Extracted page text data
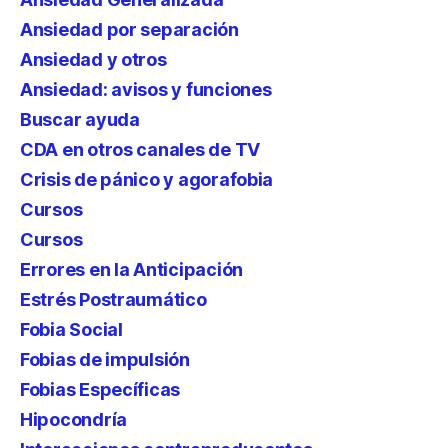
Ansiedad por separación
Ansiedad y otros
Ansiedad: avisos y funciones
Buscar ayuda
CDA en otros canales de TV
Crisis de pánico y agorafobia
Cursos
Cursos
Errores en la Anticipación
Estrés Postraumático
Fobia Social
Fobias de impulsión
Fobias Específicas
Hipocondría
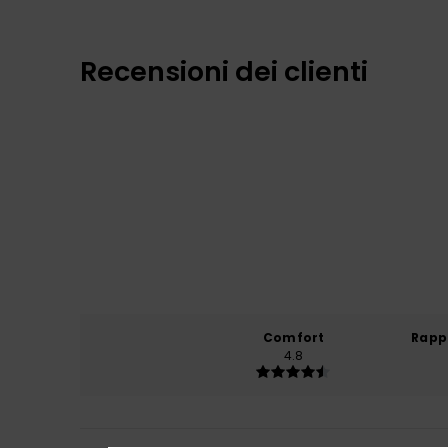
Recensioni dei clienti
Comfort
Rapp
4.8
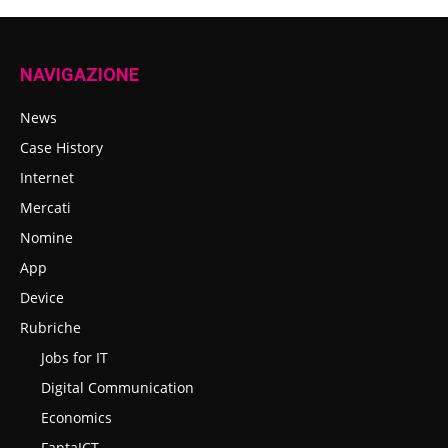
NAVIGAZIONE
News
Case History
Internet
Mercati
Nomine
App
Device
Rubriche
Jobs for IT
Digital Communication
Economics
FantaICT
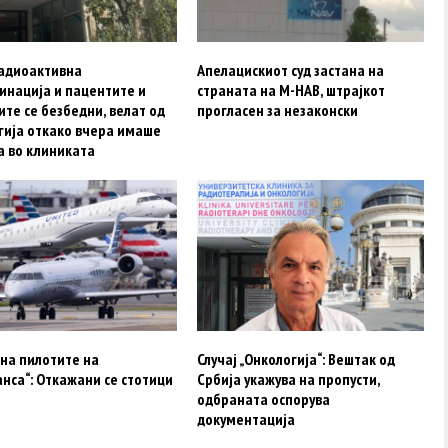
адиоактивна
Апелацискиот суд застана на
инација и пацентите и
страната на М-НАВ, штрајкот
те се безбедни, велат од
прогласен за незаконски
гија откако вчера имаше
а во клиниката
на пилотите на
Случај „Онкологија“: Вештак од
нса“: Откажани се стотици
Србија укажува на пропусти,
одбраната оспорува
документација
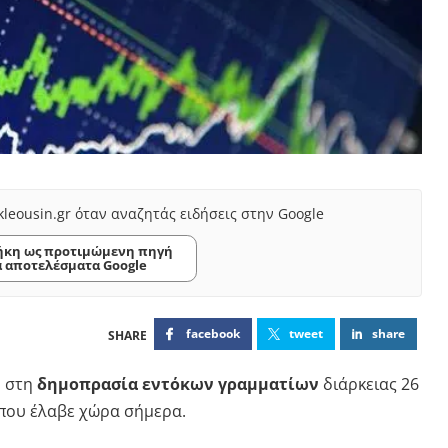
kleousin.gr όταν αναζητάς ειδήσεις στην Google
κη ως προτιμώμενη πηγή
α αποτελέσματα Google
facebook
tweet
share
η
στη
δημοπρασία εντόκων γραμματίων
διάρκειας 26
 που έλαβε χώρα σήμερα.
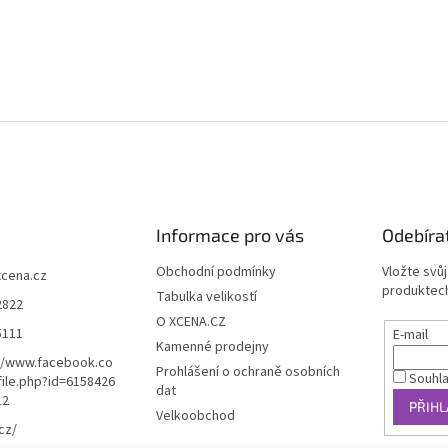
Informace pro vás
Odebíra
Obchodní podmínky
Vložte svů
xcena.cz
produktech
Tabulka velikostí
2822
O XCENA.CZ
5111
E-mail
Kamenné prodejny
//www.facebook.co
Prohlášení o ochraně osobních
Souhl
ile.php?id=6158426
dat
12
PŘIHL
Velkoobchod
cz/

---

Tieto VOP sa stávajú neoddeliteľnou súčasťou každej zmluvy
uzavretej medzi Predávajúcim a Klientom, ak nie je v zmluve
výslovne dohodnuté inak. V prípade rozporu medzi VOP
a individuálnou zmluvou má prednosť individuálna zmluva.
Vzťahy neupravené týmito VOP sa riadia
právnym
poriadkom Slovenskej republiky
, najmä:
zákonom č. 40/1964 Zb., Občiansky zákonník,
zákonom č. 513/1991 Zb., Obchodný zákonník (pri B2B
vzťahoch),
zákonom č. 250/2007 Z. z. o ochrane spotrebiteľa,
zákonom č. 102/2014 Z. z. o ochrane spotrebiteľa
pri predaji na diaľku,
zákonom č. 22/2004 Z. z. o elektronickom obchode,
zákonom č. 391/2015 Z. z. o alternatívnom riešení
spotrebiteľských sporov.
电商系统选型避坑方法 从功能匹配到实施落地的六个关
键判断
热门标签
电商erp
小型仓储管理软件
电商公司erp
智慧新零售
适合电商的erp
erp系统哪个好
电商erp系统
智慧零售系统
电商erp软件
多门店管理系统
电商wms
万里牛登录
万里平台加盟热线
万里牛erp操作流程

» **Assignment**:
Check each line above for the word "otros" and copy every line that has it.

» **Exercise result**:
Ansiedad y otros
CDA en otros canales de TV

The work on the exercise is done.